Long before they were thrust into the national spotlight and inducted into the national douchebaggery hall of fame for brandishing guns on peaceful Black Lives Matter protesters last month, Mark and Patricia McCloskey had already made a name for themselves in their gated community. The couple constantly sued neighbors and had a long history of telling people to get off their property the St. Louis Post-Dispatch reported.
The very litigious couple have been filing lawsuits against neighbors, various organizations and businesses since they moved into the neighborhood in 1988. In fact, they filed a lawsuit against the neighborhood before they even move there to obtain the home where they currently reside.
Excerpt from the Daily Beast:
“A lawyer in St. Louis has filed suit against a bank and a group of lawyers and real estate agents, accusing them of cheating him out of a chance to buy a unique mansion in the Central West End,” the St. Louis Post-Dispatch reported in 1987. “Another party bought the mansion for less money than McCloskey had offered, the suit says.”
And they have been going ever since. They’ve filed lawsuits over small neighborhood issues like suing their neighbors for making changes to a gravel road. They also filed a lawsuit in the St. Louis Circuit court to force the trustees to enforce the neighborhood laws as written after the trustees allowed an unmarried gay couple to move into the neighborhood. One of the rules prohibited unmarried people from living together.
Making children cry
When a neighboring synagogue built a beehive just outside the McCloskeys’ northern wall in 2013, Mark McCloskey destroyed the beehives and left a note telling them he’s responsible and threatened legal actions if the mess was not cleaned up in a timely manner. According to the St Louis Post-Dispatch, the congregation planned to harvest the honey for Rosh Hashanah celebrations. Rabbi Susan Talve said the children were so heartbroken that they cried in school since the project was also a part of their curriculum.

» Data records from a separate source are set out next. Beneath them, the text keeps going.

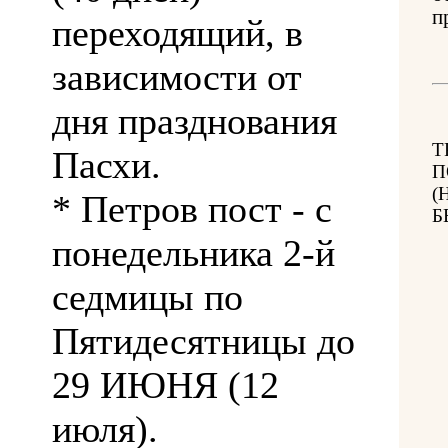
п
переходящий, в
зависимости от
дня празднования
Т
Пасхи.
П
(
* Петров пост - с
Б
понедельника 2-й
седмицы по
Пятидесятницы до
29 ИЮНЯ (12
июля).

The McCloskeys are so quick to settle trivial matters in court that Mark once filed two lawsuits at once (one against a dog breeder who sold him a German Shepherd without papers and against a local neighborhood organization for using a photo of their home in a brochure) because he wanted to “save on gas.”
The McCloskeys also say they are entitled to a 1,143-square-foot triangle of lawn in front of the property that is set aside as common ground in the neighborhood’s indenture, in an ongoing suit against Portland Place trustees in 2017. Mark McCloskey once defended this patch of land by pointing a gun at a neighbor who tried to cut through it, the St. Louis Post Dispatch reported. It is the same path of grass protesters saw when they entered the gated community.
Mark McCloskey was slapped with a $1,800 fine in a 2000 case for making frivolous filings. He paid the fine in dimes according to the Daily Beast.
UPDATE:
On Friday night, police executed a search warrant on the couple’s home and “seized as evidence from the residence was a Colt, semi-automatic, .223 caliber rifle,” according to a statement from the St Louis Metropolitan Police Department.